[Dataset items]

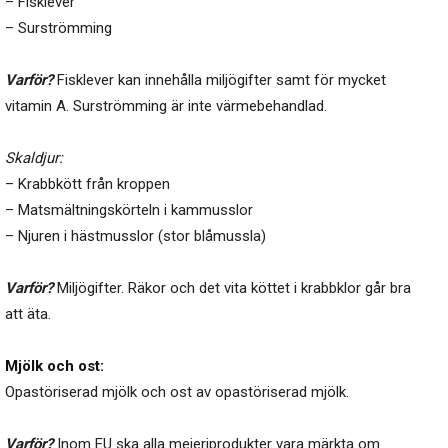
– Fisklever
– Surströmming
Varför?
Fisklever kan innehålla miljögifter samt för mycket
vitamin A. Surströmming är inte värmebehandlad.
Skaldjur:
– Krabbkött från kroppen
– Matsmältningskörteln i kammusslor
– Njuren i hästmusslor (stor blåmussla)
Varför?
Miljögifter. Räkor och det vita köttet i krabbklor går bra
att äta.
Mjölk och ost:
Opastöriserad mjölk och ost av opastöriserad mjölk.
Varför?
Inom EU ska alla mejeriprodukter vara märkta om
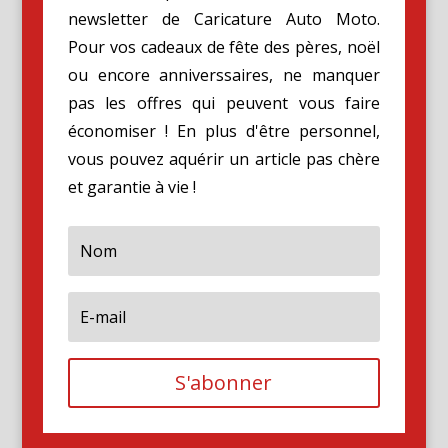
newsletter de Caricature Auto Moto.
Pour vos cadeaux de fête des pères, noël
ou encore anniverssaires, ne manquer
pas les offres qui peuvent vous faire
économiser ! En plus d'être personnel,
vous pouvez aquérir un article pas chère
et garantie à vie !
S'abonner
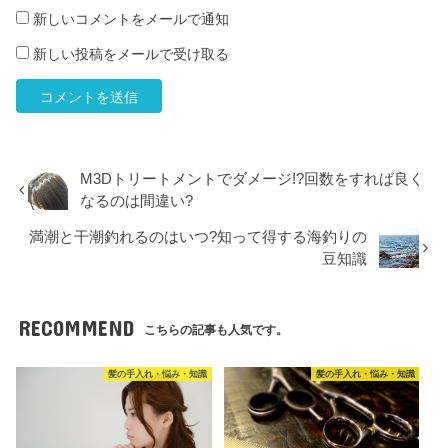
新しいコメントをメールで通知
新しい投稿をメールで受け取る
M3Dトリートメントでダメージ!?回数をすれば良く
なるのは間違い?
満潮と干潮釣れるのはいつ?知って得する海釣りの
豆知識
RECOMMEND
こちらの記事も人気です。
髪の手入れ・悩み・知識
髪の手入れ・悩み・知識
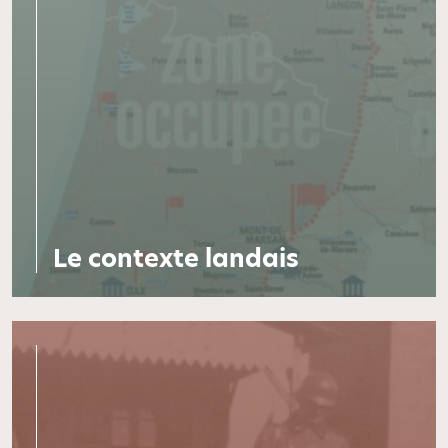
Le contexte landais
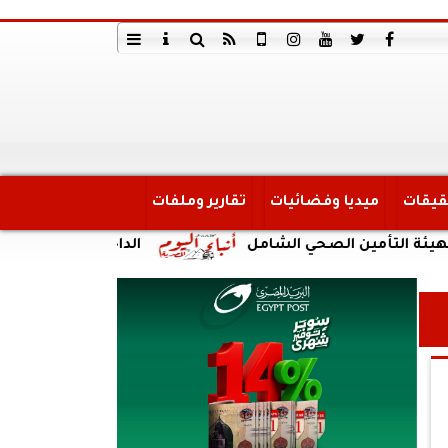
قيقات
ميديا وفضائيات
تقارير وملفات
ين الصحي الشامل
الداخلية: ضبط أحد الأشخاص لقي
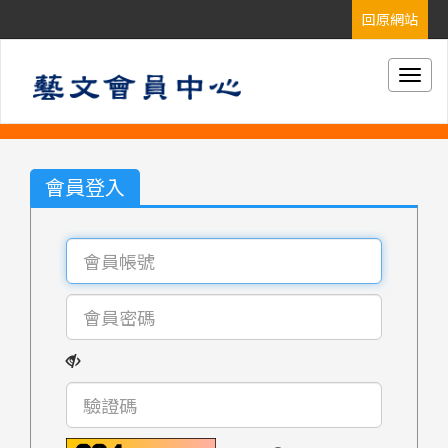
Togg
navig
會員登入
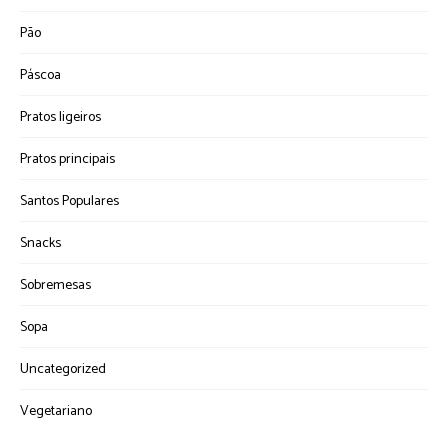
Pão
Páscoa
Pratos ligeiros
Pratos principais
Santos Populares
Snacks
Sobremesas
Sopa
Uncategorized
Vegetariano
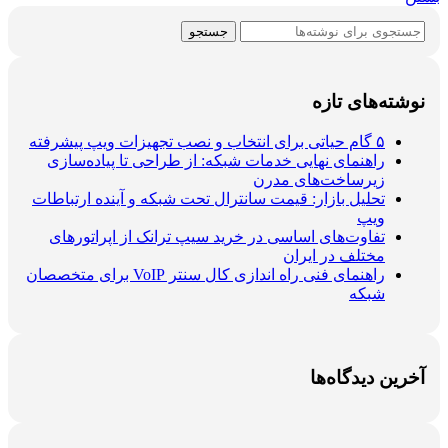
جستجو
نوشته‌های تازه
۵ گام حیاتی برای انتخاب و نصب تجهیزات ویپ پیشرفته
راهنمای نهایی خدمات شبکه: از طراحی تا پیاده‌سازی
زیرساخت‌های مدرن
تحلیل بازار: قیمت سانترال تحت شبکه و آینده ارتباطات
ویپ
تفاوت‌های اساسی در خرید سیپ ترانک از اپراتورهای
مختلف در ایران
راهنمای فنی راه اندازی کال سنتر VoIP برای متخصصان
شبکه
آخرین دیدگاه‌ها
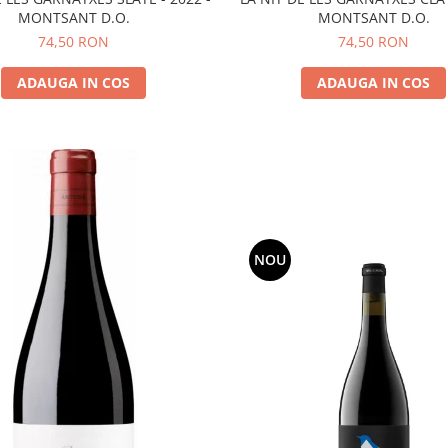
MONTSANT D.O.
MONTSANT D.O.
74,50 RON
74,50 RON
ADAUGA IN COS
ADAUGA IN COS
NOU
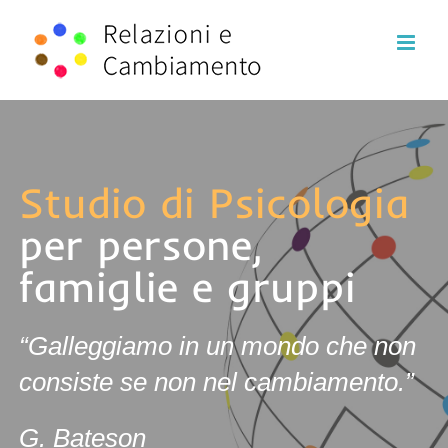
Salta
al
contenuto
Studio di Psicologia
per persone,
famiglie e gruppi
“Galleggiamo in un mondo che non
consiste se non nel cambiamento.”
G. Bateson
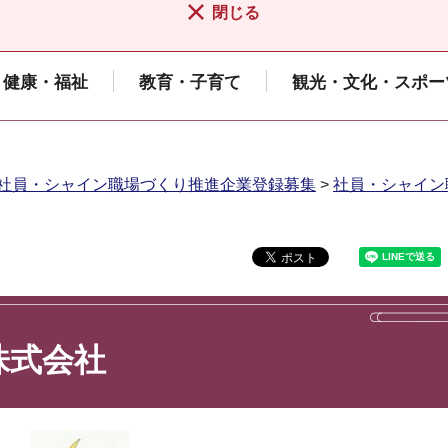
閉じる
健康・福祉
教育・子育て
観光・文化・スポー
社員・シャイン職場づくり推進企業登録募集
>
社員・シャイン
株式会社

Task goal:
If a line above holds the word "شبکه", copy it.

Result of this exercise:
راهنمای نهایی خدمات شبکه: از طراحی تا پیاده‌سازی
تحلیل بازار: قیمت سانترال تحت شبکه و آینده ارتباطات
شبکه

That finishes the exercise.